Supplied data:
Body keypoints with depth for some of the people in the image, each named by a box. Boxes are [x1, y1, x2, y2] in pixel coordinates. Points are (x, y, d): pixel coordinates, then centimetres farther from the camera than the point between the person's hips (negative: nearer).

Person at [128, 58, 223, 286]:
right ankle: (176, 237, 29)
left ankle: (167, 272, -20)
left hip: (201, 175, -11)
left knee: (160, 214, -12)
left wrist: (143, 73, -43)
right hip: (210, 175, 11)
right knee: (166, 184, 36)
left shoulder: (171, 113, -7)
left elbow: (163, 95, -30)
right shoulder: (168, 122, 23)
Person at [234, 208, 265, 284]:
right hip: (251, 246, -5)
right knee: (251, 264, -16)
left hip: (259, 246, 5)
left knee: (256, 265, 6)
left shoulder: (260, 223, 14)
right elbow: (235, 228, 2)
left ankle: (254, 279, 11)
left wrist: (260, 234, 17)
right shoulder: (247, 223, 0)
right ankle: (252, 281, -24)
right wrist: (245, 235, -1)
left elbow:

About this exercise: The complete listing must be reproduced exactly as written.

Exercise solution:
Body keypoints with depth for some of the people in the image, each named by a box. Boxes are [x1, y1, x2, y2] in pixel coordinates. Points are (x, y, d): pixel coordinates, then centimetres farther from the camera than the point between the person's hips (negative: nearer).

Person at [128, 58, 223, 286]:
right ankle: (176, 237, 29)
left ankle: (167, 272, -20)
left hip: (201, 175, -11)
left knee: (160, 214, -12)
left wrist: (143, 73, -43)
right hip: (210, 175, 11)
right knee: (166, 184, 36)
left shoulder: (171, 113, -7)
left elbow: (163, 95, -30)
right shoulder: (168, 122, 23)
Person at [234, 208, 265, 284]:
right hip: (251, 246, -5)
right knee: (251, 264, -16)
left hip: (259, 246, 5)
left knee: (256, 265, 6)
left shoulder: (260, 223, 14)
right elbow: (235, 228, 2)
left ankle: (254, 279, 11)
left wrist: (260, 234, 17)
right shoulder: (247, 223, 0)
right ankle: (252, 281, -24)
right wrist: (245, 235, -1)
left elbow:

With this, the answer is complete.